Gesture recognition is a novel approach to
human-computer interaction that allows you to use your
natural body movement to interact with computers.
Because gestures are a form of human communication
that is natural and expressive, they allow you to concentrate
on the task itself, using what you already do, rather
than having to learn new ways to interact. Our goal is to
enable unmanned vehicles to recognize the aircraft
handling gestures already made by deck crews. The
aircraft handling gestures use both body posture and
hand shapes; so it is important for our system to know
both information. My research concentrates on developing
a vision-based system that recognizes body and hand
gestures from a continuous input stream. My system uses
a single stereo camera to track body motion and hand
shapes simultaneously and combines this information
together to recognize body-and-hand gestures. We use
machine learning to train the system with lots of examples
allowing the system to learn how to recognize each gesture.
There are four steps that our system takes to recognize
gestures. First, from the input image obtained from a stereo
camera, we calculate 3D images and remove the
background. The second, our system estimates 3D body
posture by fitting a skeletal body model to the input image.
We extract various visual features, including 3D point cloud,
contour lines and the history of motion. These features are
computed both from the image and the skeletal model.
Then, the two sets are features are compared allowing our
program to come up with the most probable posture.

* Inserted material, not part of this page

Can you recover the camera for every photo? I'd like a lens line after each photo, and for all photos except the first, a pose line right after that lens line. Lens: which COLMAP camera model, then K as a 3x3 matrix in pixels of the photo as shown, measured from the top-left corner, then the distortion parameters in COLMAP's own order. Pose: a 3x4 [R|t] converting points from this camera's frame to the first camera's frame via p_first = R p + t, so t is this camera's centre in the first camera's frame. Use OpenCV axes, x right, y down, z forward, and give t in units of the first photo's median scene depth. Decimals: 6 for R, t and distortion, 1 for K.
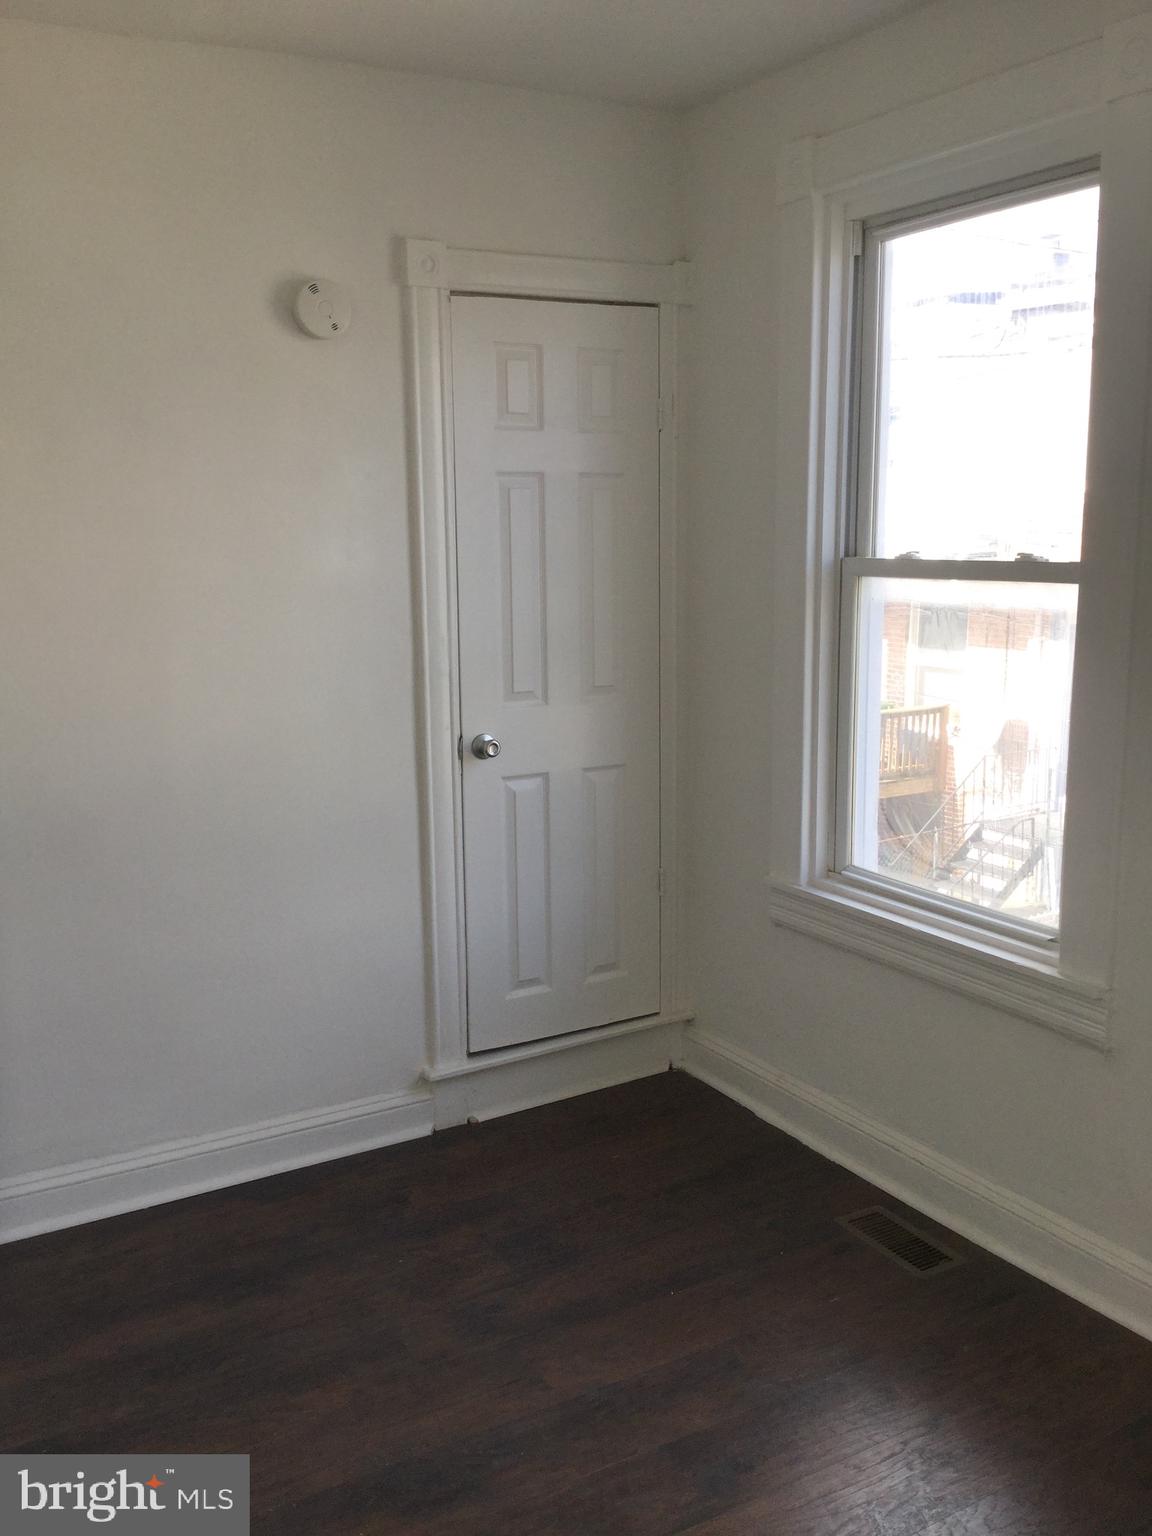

The third [step], once we know the body posture, we know
approximately where the hands are located. We search
around each of the estimated wrist positions, compute
visual features in that region and estimate the probability
that what we see there is one of the known hand shapes
used in aircraft handling. For example: palm open, closed,
and thumb up and thumb down. As the last step, we
combine the estimated body posture and hand shape to
determine gestures. We collected twenty-four aircraft
handling gestures from twenty people, giving us four
hundred sample gestures to use to teach the system to
recognize the gestures. We use a probabilistic graphical
model called a Latent Dynamic Conditional Random Field.
This model learns the distribution of the patterns of each
gesture as well as the transition between gestures. We use
this with a sliding window to recognize gestures continously
and apply the multi-layered filtering technique we developed
to make the recognition more robust. There is still a
considerable amount of work to be done in the field of
gesture recognition. Things we continue to work on include
improving the reliability, adaptability to new gestures and
developing appropriate feedback mechanisms; for example
the system can say, "I get it" or, "I don't get it."